Industry consultants and solutions providers, including the provocative Steve Mott writing in this report, become quite exercised on the subject of banks and payments. Mott, the principal of Stamford, Conn.-based BetterBuyDesign, says major credit card issuers have allowed the "narcotic" of high interchange income to "dull their desire and ability to experiment with new technologies and business models." Boston-based Celent Communications' Gwenn Bezard contends that banks have become over-reliant on overdraft fees. For banks that fail to develop a unified payments processing model, according to a presentation made by Alogent Corp., Alpharetta, Ga., at a recent payments conference, "the price of inaction could be another payments franchise lost."


And yet for banks to heed the exhortations, some of the prescribed actions are ambitious indeed, potentially including:

  • Reorganization of siloed payments businesses and management;
  • New and different (translation: high cost/high risk) product innovation;
  • Infrastructure and business process change designed to wring expenses while enhancing customer service.

Within bank managements across the country today, there likely is a struggle underway between the status quo and near-term profit motivations (there's no alternative payment that offers banks as many advantages as good old checks and credit cards) and the dawning recognition that the payments products that worked in the 20th century are not suited for this century. In the "Rational Choices?" Q&A that follows, Federal Reserve payments executive Richard Oliver acknowledges this. "Ultimately, as we've proved over time, it's not what the banking system wants; it's what the end user is willing to do." Recently, Oliver believes, the new payment discovery process has raised costs for banks indiscriminately supporting a range of choice.

Indeed, there are some hardy organizations that are attempting to right-size for what appears to be a new payments environment. Bank One Corp. and Washington Mutual Inc., whose branch-based automation and back-office consolidation are profiled in "The Waiting Game," are just two leaders. In his bylined article "Reverse Flow," TowerGroup Inc. analyst Robert Hunt advocates a review of the entire processing operation, beginning with a vision of what an ideal system would look like, based on current technology.

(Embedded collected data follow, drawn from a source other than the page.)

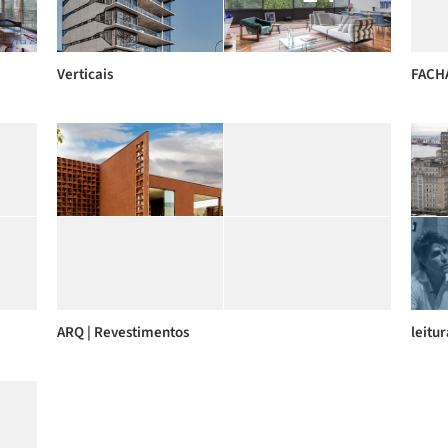
Verticais
FACHA
ARQ | Revestimentos
leitu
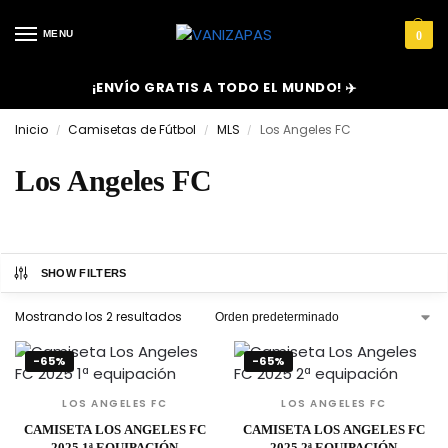
MENU
0
¡ENVÍO GRATIS A TODO EL MUNDO! ✈️
Inicio
Camisetas de Fútbol
MLS
Los Angeles FC
/
/
/
Los Angeles FC
SHOW FILTERS
Mostrando los 2 resultados
-65%
-65%
LOS ANGELES FC
LOS ANGELES FC
CAMISETA LOS ANGELES FC
CAMISETA LOS ANGELES FC
2025 1ª EQUIPACIÓN
2025 2ª EQUIPACIÓN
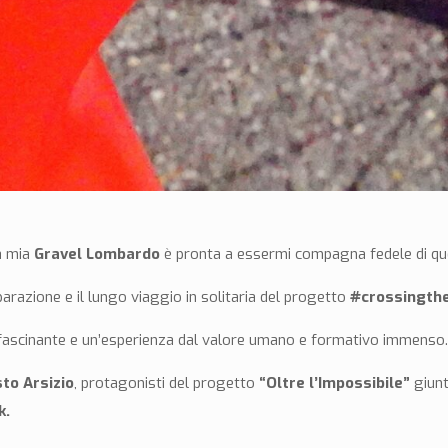
la mia
Gravel Lombardo
è pronta a essermi compagna fedele di que
arazione e il lungo viaggio in solitaria del progetto
#crossingth
ffascinante e un’esperienza dal valore umano e formativo immenso
sto Arsizio
, protagonisti del progetto
“Oltre l’Impossibile”
giunt
k.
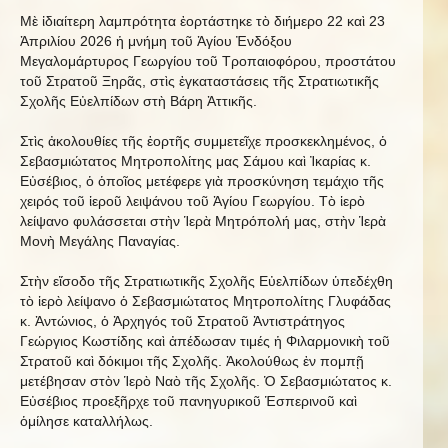
Μὲ ἰδιαίτερη λαμπρότητα ἐορτάστηκε τὸ διήμερο 22 καὶ 23
Ἀπριλίου 2026 ἡ μνήμη τοῦ Ἁγίου Ἐνδόξου
Μεγαλομάρτυρος Γεωργίου τοῦ Τροπαιοφόρου, προστάτου
τοῦ Στρατοῦ Ξηρᾶς, στὶς ἐγκαταστάσεις τῆς Στρατιωτικῆς
Σχολῆς Εὐελπίδων στὴ Βάρη Ἀττικῆς.
Στὶς ἀκολουθίες τῆς ἑορτῆς συμμετεῖχε προσκεκλημένος, ὁ
Σεβασμιώτατος Μητροπολίτης μας Σάμου καὶ Ἰκαρίας κ.
Εὐσέβιος, ὁ ὁποῖος μετέφερε γιὰ προσκύνηση τεμάχιο τῆς
χειρός τοῦ ἱεροῦ λειψάνου τοῦ Ἁγίου Γεωργίου. Τὸ ἱερὸ
λείψανο φυλάσσεται στὴν Ἱερὰ Μητρόπολή μας, στὴν Ἱερὰ
Μονὴ Μεγάλης Παναγίας.
Στὴν εἴσοδο τῆς Στρατιωτικῆς Σχολῆς Εὐελπίδων ὑπεδέχθη
τὸ ἱερὸ λείψανο ὁ Σεβασμιώτατος Μητροπολίτης Γλυφάδας
κ. Ἀντώνιος, ὁ Ἀρχηγός τοῦ Στρατοῦ Ἀντιστράτηγος
Γεώργιος Κωστίδης καὶ ἀπέδωσαν τιμές ἡ Φιλαρμονικὴ τοῦ
Στρατοῦ καὶ δόκιμοι τῆς Σχολῆς. Ἀκολούθως ἐν πομπῇ
μετέβησαν στὸν Ἱερὸ Ναὸ τῆς Σχολῆς. Ὁ Σεβασμιώτατος κ.
Εὐσέβιος προεξῆρχε τοῦ πανηγυρικοῦ Ἑσπερινοῦ καὶ
ὁμίλησε καταλλήλως.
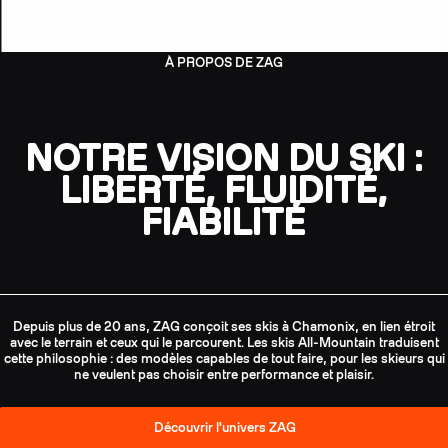
À PROPOS DE ZAG
NOTRE VISION DU SKI :
LIBERTÉ, FLUIDITÉ,
FIABILITÉ
Depuis plus de 20 ans, ZAG conçoit ses skis à Chamonix, en lien étroit
avec le terrain et ceux qui le parcourent. Les skis All-Mountain traduisent
cette philosophie : des modèles capables de tout faire, pour les skieurs qui
ne veulent pas choisir entre performance et plaisir.
Découvrir l'univers ZAG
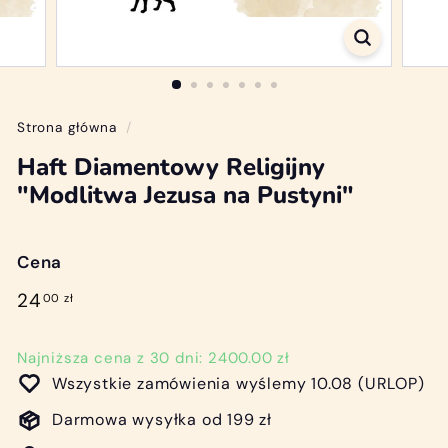
/
D
i
a
m
Strona główna
/
o
Haft Diamentowy Religijny
n
"Modlitwa Jezusa na Pustyni"
d
P
Cena
a
i
Cena
24,00
24
00 zł
regularna
n
zł
t
Najniższa cena z 30 dni: 2400.00 zł
i
Wszystkie zamówienia wyślemy 10.08 (URLOP)
n
Darmowa wysyłka od 199 zł
g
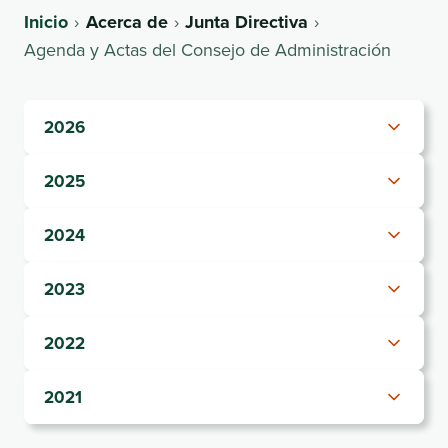
Inicio
Acerca de
Junta Directiva
Agenda y Actas del Consejo de Administración
2026
2025
2024
2023
2022
2021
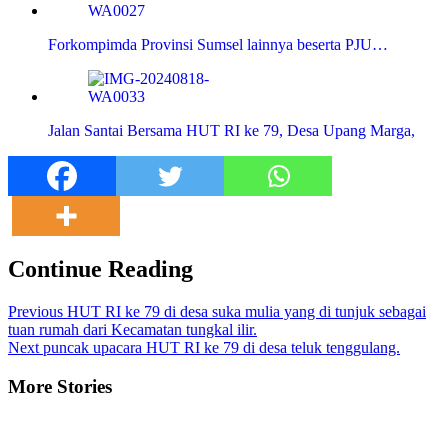
Forkompimda Provinsi Sumsel lainnya beserta PJU…
Jalan Santai Bersama HUT RI ke 79, Desa Upang Marga,
Continue Reading
Previous
HUT RI ke 79 di desa suka mulia yang di tunjuk sebagai
tuan rumah dari Kecamatan tungkal ilir.
Next
puncak upacara HUT RI ke 79 di desa teluk tenggulang.
More Stories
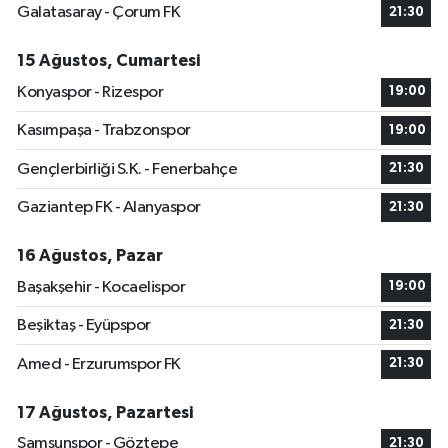
Galatasaray - Çorum FK
21:30
15 Ağustos, Cumartesi
Konyaspor - Rizespor
19:00
Kasımpaşa - Trabzonspor
19:00
Gençlerbirliği S.K. - Fenerbahçe
21:30
Gaziantep FK - Alanyaspor
21:30
16 Ağustos, Pazar
Başakşehir - Kocaelispor
19:00
Beşiktaş - Eyüpspor
21:30
Amed - Erzurumspor FK
21:30
17 Ağustos, Pazartesi
Samsunspor - Göztepe
21:30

But while the report presents expert admonishments and a regulator's call for moderation, conspicuously absent are multiple best practices. Business as usual? It hasn't applied to payments in several years. Yet to emerge, however, are proven solutions for approaching the payments business in nontraditional yet profitable and successful ways. That, we expect, is yet to come.


Ms. Allen is managing editor of Banking Strategies.